Most thoughtful observers agree that our intelligence community (Central Intelligence Agency, Defense Intelligence Agency, Department of State, National Security Agency, National Reconnaissance Office and National Imagery and Mapping Agency) remains structured for the Cold War and badly needs reform to meet the challenges of the new century. And they tend to agree on its principal weaknesses, a familiar litany for those who follow these matters: inability to produce analysis useful to policy makers, politicization of intelligence product, emergence of an "intelligence-industrial complex", wasteful spending, damaging and counterproductive covert operations, inadequate legislative oversight, overly restrictive secrecy regime and so on.But when it comes to what should be done, the consensus breaks down. The Center for International Policy, editor Craig Eisendrath and the ten other contributors to this volume have provided a comprehensive assessment of the community's current ills and prescribed remedial actions. Their numbers include: a former director of State's Bureau of Intelligence and Research, a long-time chief of staff of the Senate Foreign Relations Committee (SFRC), a former CIA analyst and division head, a former OMB budget examiner for intelligence, two former career ambassadors, and the former chief investigator for the SFRC and the Iran-Contra investigation. All bring extensive experience with or within the intelligence community to the table, provide a wide range of practical knowledge and argue the case for reform persuasively. For the most part the reforms they recommend seem reasoned and reasonable, though many, as they note, strike at the heart of bureaucratic and vested interests and are likely to be difficult to implement. There was, however, one glaring exception to my "reasoned and reasonable" rule: several of the contributors suggested that at least part of the CIA's covert operations responsibility be transferred to Defense. I can think of no worse solution to the quandaries posed by maintaining a covert operations capability.In sum, this is an extremely important and readable book on a subject that should be high on the next administration's list of priorities. Most of its recommendations deserve very serious consideration and, hopefully, adoption.

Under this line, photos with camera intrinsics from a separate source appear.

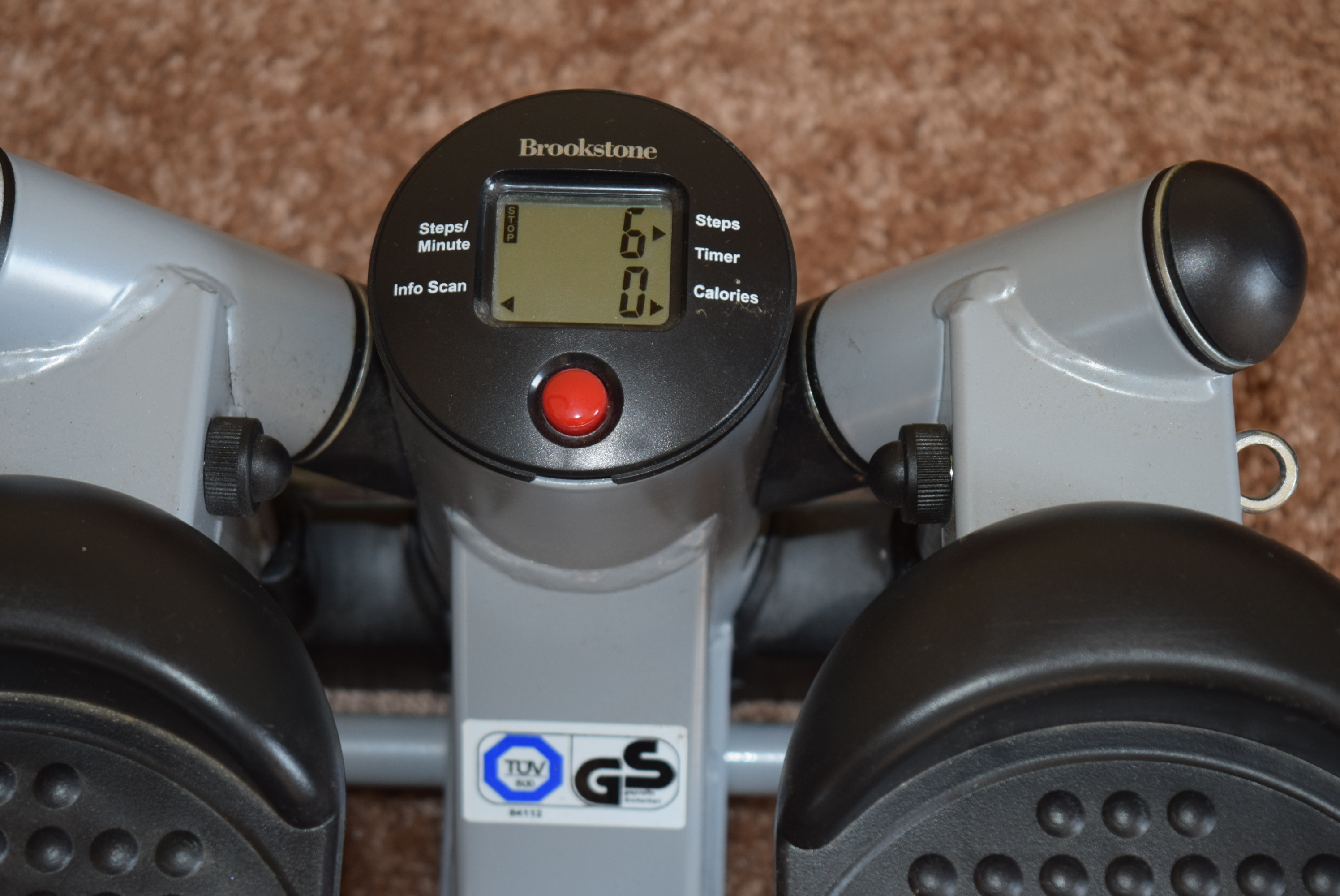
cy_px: 448
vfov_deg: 16.6
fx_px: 3073
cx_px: 670
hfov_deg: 24.6
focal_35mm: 82
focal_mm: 55
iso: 800
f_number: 5.6
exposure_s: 1/60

Useful Annecdotal Opinions, Should be Bought and Read

A project by the Center for International Policy, founded by Senator Tom Harkin (D-Iowa), this book brings together a series of chapters that are largely anecdotal (but reasoned) pieces from former foreign service officers recalling all the terrible things CIA did or did not do while they were in service. It includes a chapter by Mel Goodman that some thought was to have been a full-blown book. The chapter by Richard A. Stubbing on "Improving the Output of Intelligence: Priorities, Managerial Changes, and Funding" is quite interesting. There is a great deal of truth in all that is presented here-Ambassador Bob White, for example, was in El Salvador when I reported, a graduate thesis on predicting (and preventing) revolution in my past, and I remember vividly our conversation about the need to suppress the extreme right if we were to stabilize the country.